This page gives a brief overview of some of the main principles behind CAMFR: vectorial eigenmode expansion and perfectly matched layers. For a more indepth treatment, see our
publications.

Many traditional modelling tools (FDTD, MoM, FEM, ...) are based on some form of spatial discretisation, meaning that they overlay the structure to be modelled with a grid and then calculate the electromagnetic field at each of these grid points. These approaches work fine and are very general. However, in order to get a decent accuracy, the grid has to be chosen rather fine, which can lead to long calculation times and hefty memory requirements.

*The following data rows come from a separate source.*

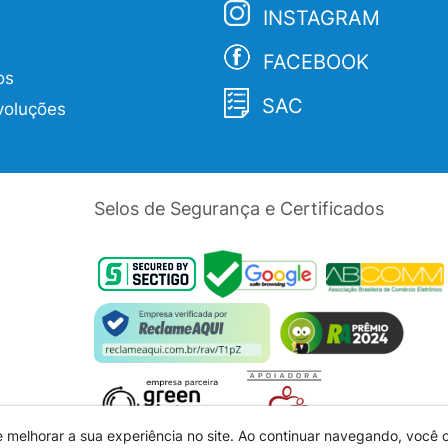
INSTAGRAM
FACEBOOK
os
SAC
voluções
Selos de Segurança e Certificados
e melhorar a sua experiência no site. Ao continuar navegando, você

CAMFR is based on a different principle called eigenmode expansion. Rather than working with a grid, the structure is divided in a number of layers where the refractive index profile does not change in the zdirection. Many interesting structures are indeed layered in nature, and those that are not can be approximated as such.

Rather than specifying the fields explicitly at a number of grid points, the fields in each layer are written as a sum of the local eigenmodes of that particular layer. This leads to a much more compact representation of the field and therefore shorter computation times. Moreover, contrary to spatial discretisation, the calculation time of a layer is independent of the length of that layer. Also, periodicity or quasiperiodicity is exploited much more easily.

However, this method requires a discrete set of modes, and in order to achieve this, the structure we want to model is typically enclosed in a metal box. Unfortunately, this can create parasitic reflections: radiation that would otherwise travel freely towards infinity is now completely reflected at the metal boundaries, returns to the structure that we want to study, and disturbs the simulation results.

In order to alleviate this problem, CAMFR makes use of advanced boundary conditions, the most prominent of which are perfectly matched layers or PMLs. These layers can be thought of as layers with a real refractive index, but with a complex thickness. This complex thickness provides for reflectionless absorption of the incident field, regardless of incidence angle, wavelength or polarisation. The use of these advanced boundary conditions not only improves the accuracy of the model, but also speeds up the computation time, as the metal walls can now be placed much closer to the structure.